Happily this interaction was to be repeated each morning for the remainder of the retreat. Each day, breathing, I watched joy - her joy in helping, my joy in accepting and receiving.
The dukkha of pride was not quenched, however. The ten-day retreat over, those of us who stayed on moved back to the main monastery. After the evening sitting the walk from the meditation hall to the women's quarters through the dark forest included a steep and slippery slope which I could negotiate with mindfulness. The first time that a strong arm was there to steady my cautious ascent, I watched a tightness arise in the body; 'resentment' was the appropriate label. But as I watched, it vanished! What a relief that darkness hid this reaction! Now consciously I could open to generosity, to gratitude, nurturing feelings of metta towards this child with her flower offering as together we silently moved through the forest.
|I began to observe a pattern to the mind's reactions.

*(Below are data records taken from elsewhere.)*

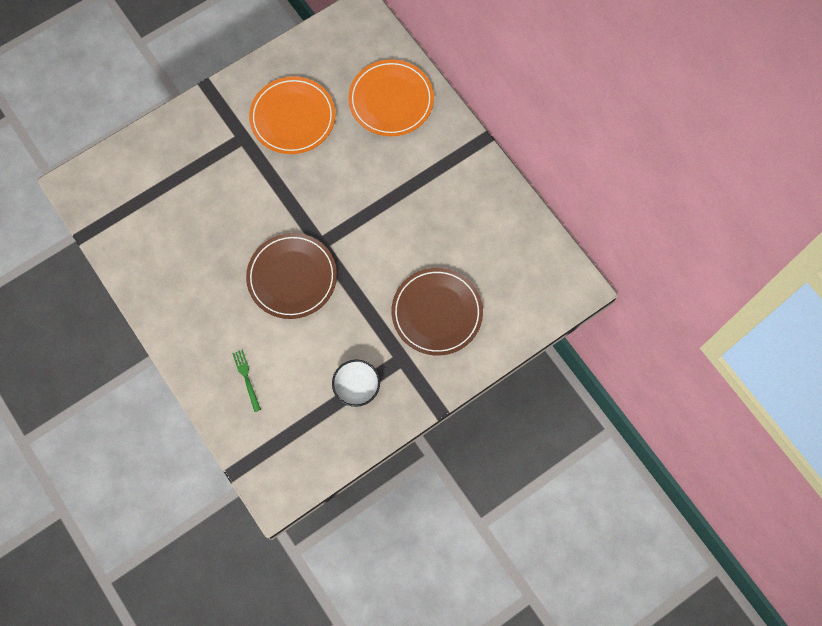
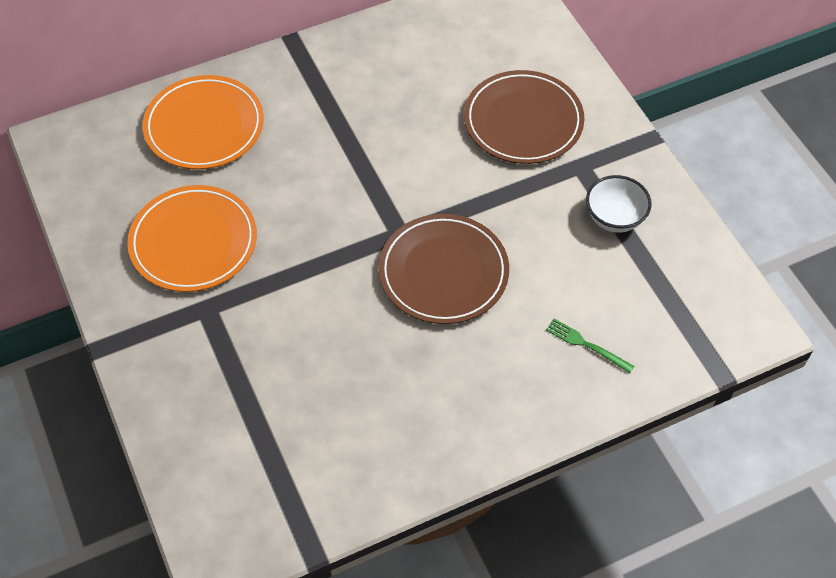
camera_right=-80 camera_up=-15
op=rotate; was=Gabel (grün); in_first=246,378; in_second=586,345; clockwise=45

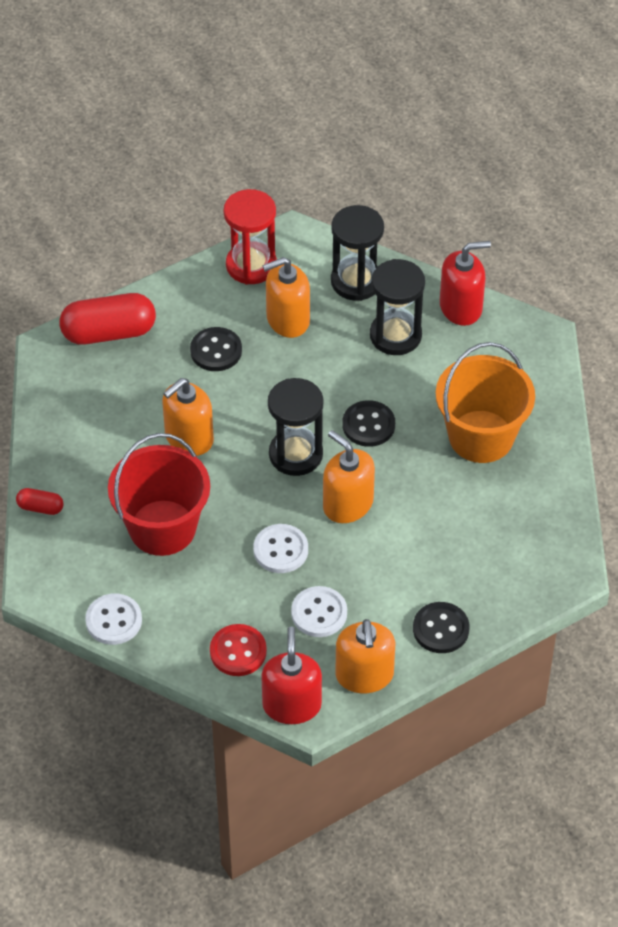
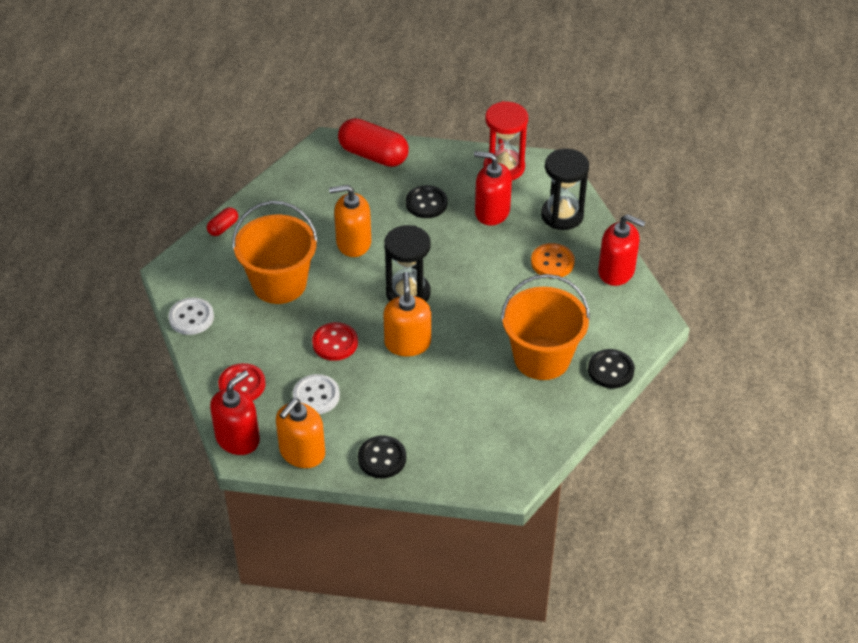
camera_right=40 camera_up=-5
op=move; was=Knopf (schwarz); in_first=368,425; in_second=611,370
op=replace; was=Sanduhr (schwarz); now=Knopf (orange); in_first=395,335; in_second=552,262
op=recolor; was=Eimer (rot); now=Eimer (orange); in_first=162,528; in_second=279,284
op=recolor; was=Knopf (weiß); now=Knopf (rot); in_first=280,550; in_second=335,343
op=recolor; was=Seifenspender (orange); now=Seifenspender (rot); in_first=287,319; in_second=492,212
op=rotate; was=Kapsel (rot); in_first=40,507; in_second=223,227; clockwise=75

The ego-pride reaction was more likely to arise when the help being offered was with something which the mind perceived 'I can do for myself, thank you!' When, on the other hand, the assistance being offered was a task the mind perceived as difficult, awkward or painful for the body (dishwashing, for example, which involved bending over a basin on the ground), then acceptance and real gratitude came instantly.|
'How really stupid and childish!' I thought. 'Wouldn't it be nice if I could be open to every act of generosity, graciously accepting every flower that is offered me regardless of my own wants or needs?'
'Judging again; attaching to goodness, wanting things to be other than as they are' ... a habit of mind, but now a noticed habit, and once again I observed how the noticing itself created a softening, a space, a sort of release.

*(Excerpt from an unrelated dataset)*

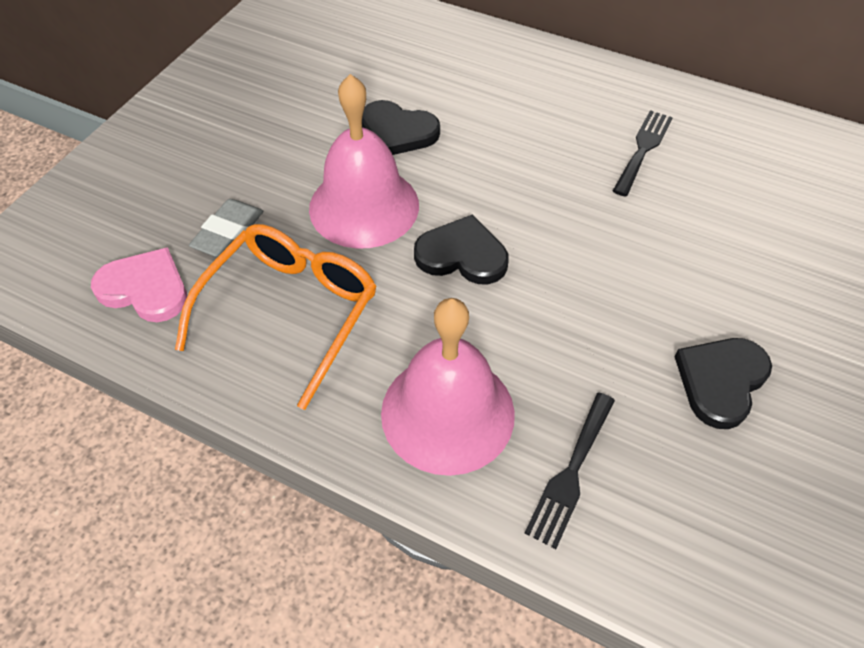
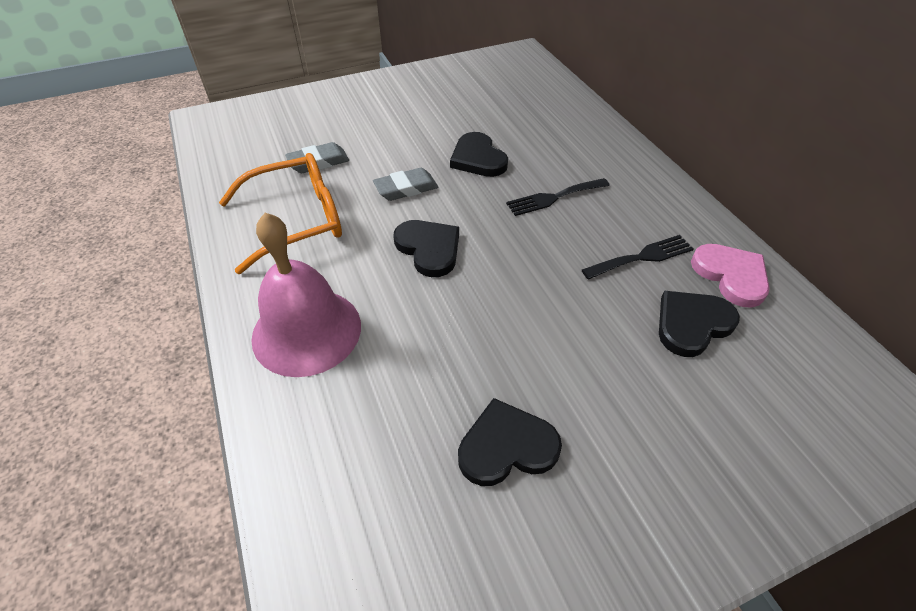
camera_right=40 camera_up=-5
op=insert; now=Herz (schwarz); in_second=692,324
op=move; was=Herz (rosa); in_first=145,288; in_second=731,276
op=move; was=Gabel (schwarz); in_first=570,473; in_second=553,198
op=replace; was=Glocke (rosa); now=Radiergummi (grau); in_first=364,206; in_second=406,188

Frequently Ven. Tiradhammo's remarks came to mind - the danger of attaching to the healthy body and identifying with it. Duhhka, Anicca, Anatta ... The unsatisfactoriness of this physical body with its variety of painful sensations was now obvious. Anicca, its impermanence, too, was clear. Anatta, not-self: whereas identification with the physical body as 'mine' seemed natural while it was healthy, I observed with amusement and horror that now that the body was ageing, unhealthy and disabled, the mind could more readily contemplate anatta. I had 'too much dust in my eyes' to learn from Ven. Tiradhammo. But arthritis, it seemed, was a more persuasive teacher of Dhamma.